Mise à feu, Clara Ysé. Grasset, 08/2021. 192 p. 18 € *****

         Un soir de Nouvel An, un incendie ravage la maison où vivent Nine et Gaspard, avec leur mère l'Amazone et la pie apprivoisée Nouchka. L'Amazone dépose les enfants et la pie chez son frère, un homme peu amène surnommé le Lord, tandis qu'elle va restaurer, quelque part dans le Sud, la maison où elle les accueillera. Le frère et la sœur grandissent et lient amitié avec Quentin, le fils du Lord, tandis que leur mère leur raconte les longs travaux de la maison. Les années passent…

         Quelle est donc cette mère, qui écrit régulièrement à ses enfants, pendant si longtemps, sans que jamais elle ne propose de date de retrouvailles ? Malgré le manque qu'ils ont d'elle, la question ne semble pas hanter Nine et Gaspard – contrairement au lecteur -, qui veillent surtout, avec leur cousin, à contrer la malveillance du Lord. De lui, on saura peu de choses, si ce n'est qu'il incarne le mal. Face à lui, la candeur de l'enfance, puis la révolte de l'adolescence, et la présence tutélaire d'un oiseau capable de communiquer avec Gaspard. Servi par une belle plume, ce récit distille quelques éléments de merveilleux et fait la part belle à la musique, comme pour illustrer l'absence de cette mère fantasque que Nine espère tant retrouver. Un très beau roman initiatique qui traite avec délicatesse de la perte et des relations fraternelles.

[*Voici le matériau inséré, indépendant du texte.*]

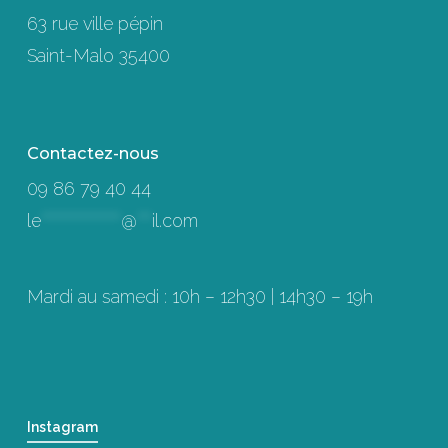
63 rue ville pépin
Saint-Malo 35400
Contactez-nous
09 86 79 40 44
le
****************
@
***
il.com
Mardi au samedi : 10h – 12h30 | 14h30 – 19h
Instagram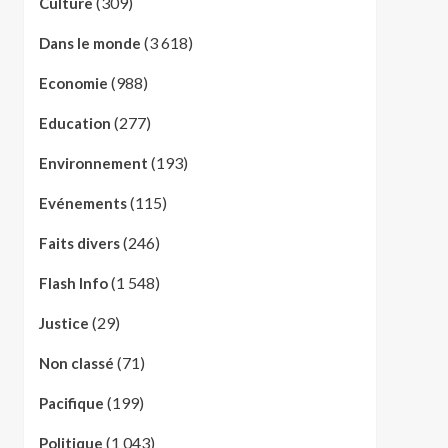
(309)
Culture
(3 618)
Dans le monde
(988)
Economie
(277)
Education
(193)
Environnement
(115)
Evénements
(246)
Faits divers
(1 548)
Flash Info
(29)
Justice
(71)
Non classé
(199)
Pacifique
(1 043)
Politique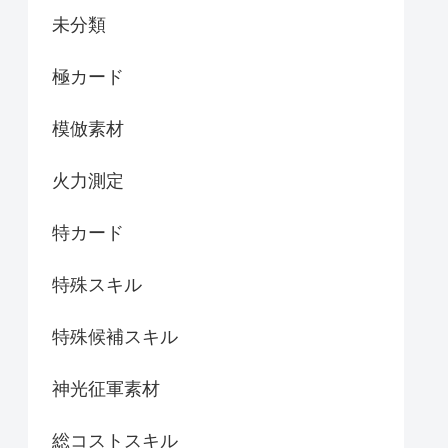
未分類
極カード
模倣素材
火力測定
特カード
特殊スキル
特殊候補スキル
神光征軍素材
総コストスキル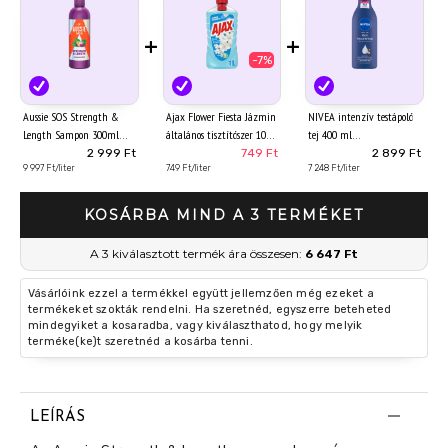
+
+
-7%
Aussie SOS Strength &
Ajax Flower Fiesta Jázmin
NIVEA intenzív testápoló
Length Sampon 300ml
általános tisztítószer 1000
tej 400 ml
Hosszú, Elgyengült és
ml
2 999 Ft
749 Ft
2 899 Ft
Igénybevett Hajra
9 997 Ft/liter
749 Ft/liter
7 248 Ft/liter
KOSÁRBA MIND A 3 TERMÉKET
A 3 kiválasztott termék ára összesen:
6 647 Ft
Vásárlóink ezzel a termékkel együtt jellemzően még ezeket a
termékeket szokták rendelni. Ha szeretnéd, egyszerre beteheted
mindegyiket a kosaradba, vagy kiválaszthatod, hogy melyik
terméke(ke)t szeretnéd a kosárba tenni.
LEÍRÁS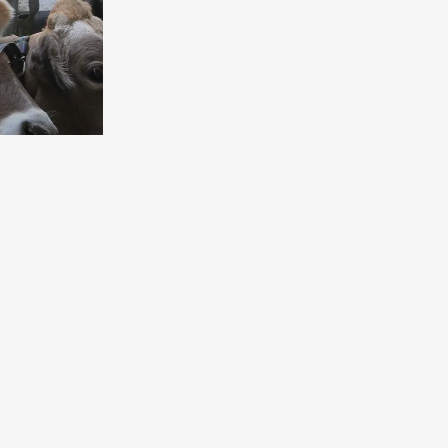
ведливость
летий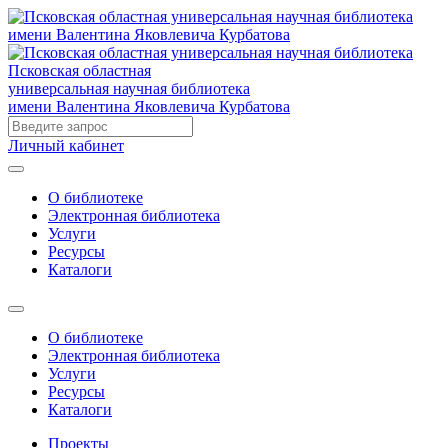
Псковская областная
универсальная научная библиотека
имени Валентина Яковлевича Курбатова
Личный кабинет
О библиотеке
Электронная библиотека
Услуги
Ресурсы
Каталоги
О библиотеке
Электронная библиотека
Услуги
Ресурсы
Каталоги
Проекты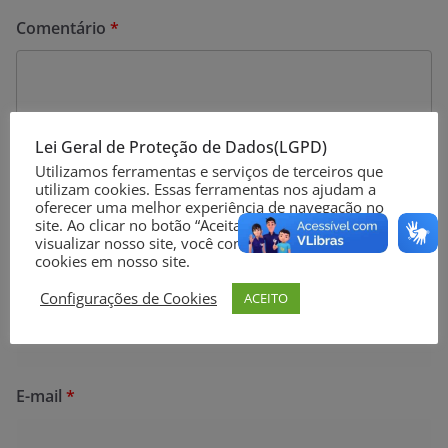
Comentário
*
Lei Geral de Proteção de Dados(LGPD)
Utilizamos ferramentas e serviços de terceiros que
utilizam cookies. Essas ferramentas nos ajudam a
oferecer uma melhor experiência de navegação no
site. Ao clicar no botão “Aceitar” ou continuar a
visualizar nosso site, você concorda com o uso de
cookies em nosso site.
Configurações de Cookies
ACEITO
Nome
*
E-mail
*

         Roman lu dans le cadre d'une "Masse critique" de Babelio.

 

Catégorie : Littérature française

famille / abandon / relations frère-sœur /

 

"Le père crispait les poings. Obsédé par la conduite de son fils, il oubliait la posture qu'il adoptait d'habitude pour montrer patte blanche, celle où son corps se repliait sur lui-même pour donner une sensation de fragilité qui sonnait faux. C'était comme si, assis devant un chiot, on entendait résonner une quarte augmentée, le triton, l'accord du diable qui frotte dans l'ouverture de Don Giovanni, et le chiot se transformait alors en chien, en cheval, en hyène, en homme blessé et violent. Le père et le fils, aux traits apparemment semblables, étaient mus par des cours si différents que l'un me coupait le souffle que l'autre l'élargissait." (p.111).